§ **What is expected**:
Return every line of the listing below in which the word "that" appears, copying each such line in full.

:: Exercise materials

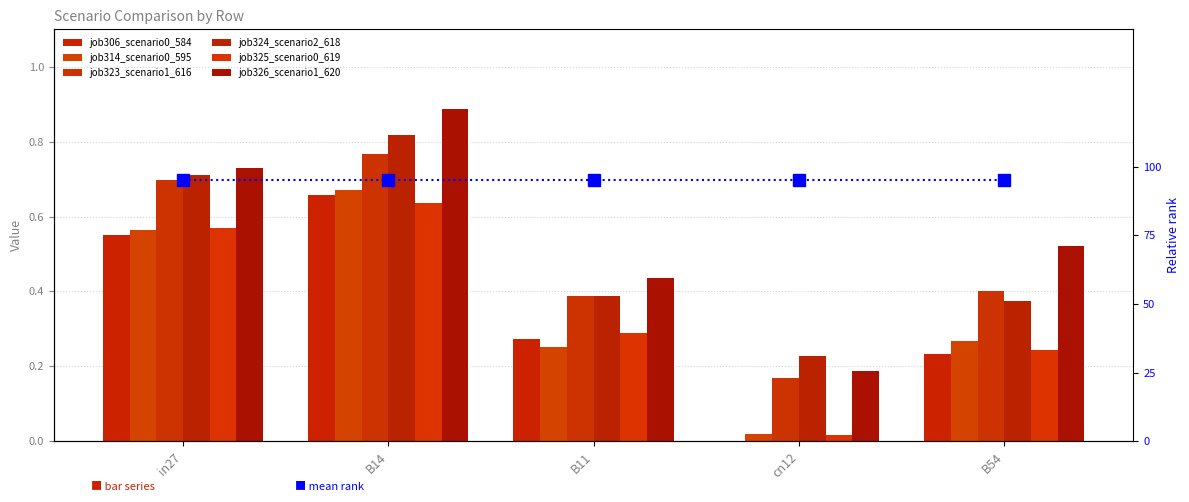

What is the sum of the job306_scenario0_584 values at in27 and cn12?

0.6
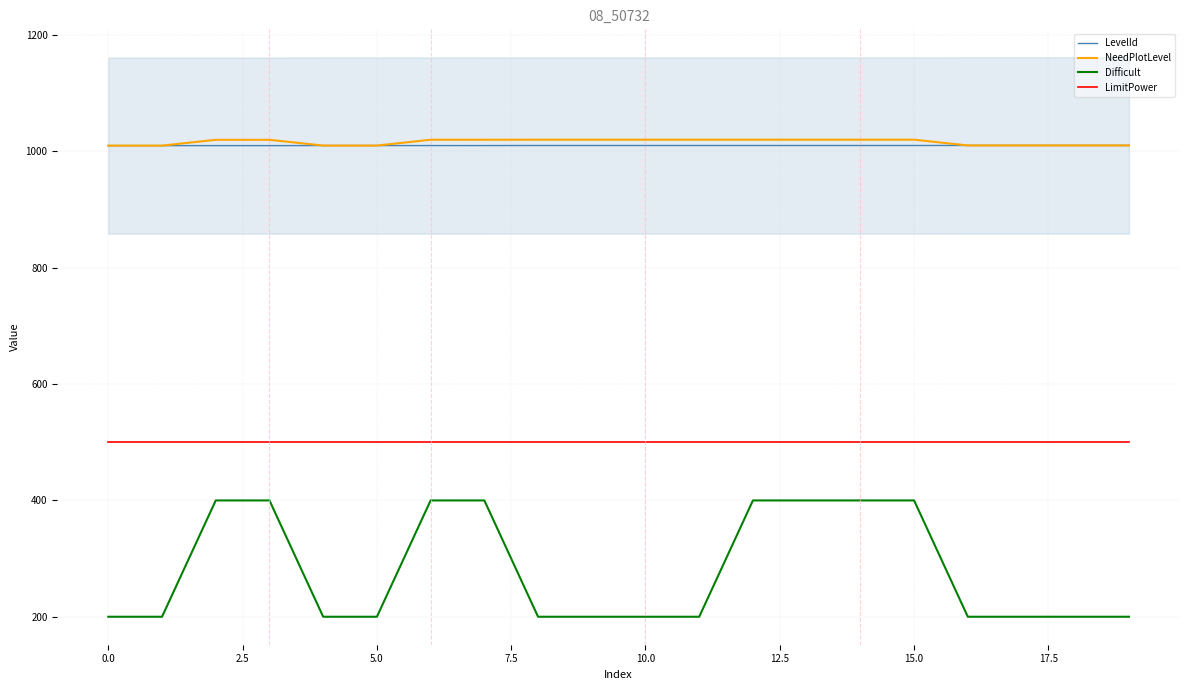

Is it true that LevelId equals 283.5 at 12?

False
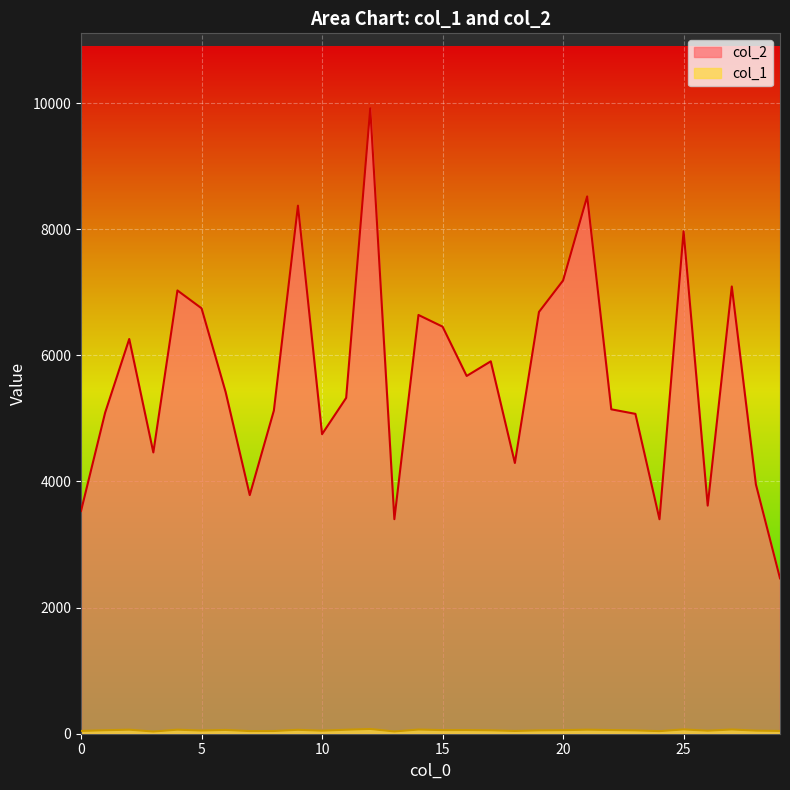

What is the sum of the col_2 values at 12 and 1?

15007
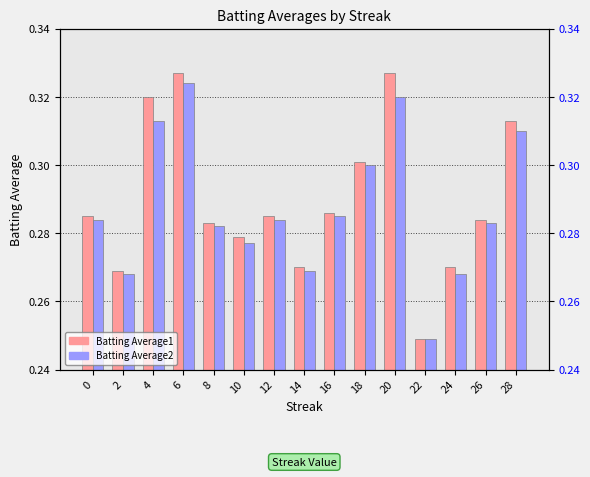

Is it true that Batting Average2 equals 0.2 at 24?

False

::::
:: Exercise materials

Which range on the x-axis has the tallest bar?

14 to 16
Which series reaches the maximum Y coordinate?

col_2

::::

§ **Your solution**:
Is it true that LevelId equals 283.5 at 12?
Is it true that Batting Average2 equals 0.2 at 24?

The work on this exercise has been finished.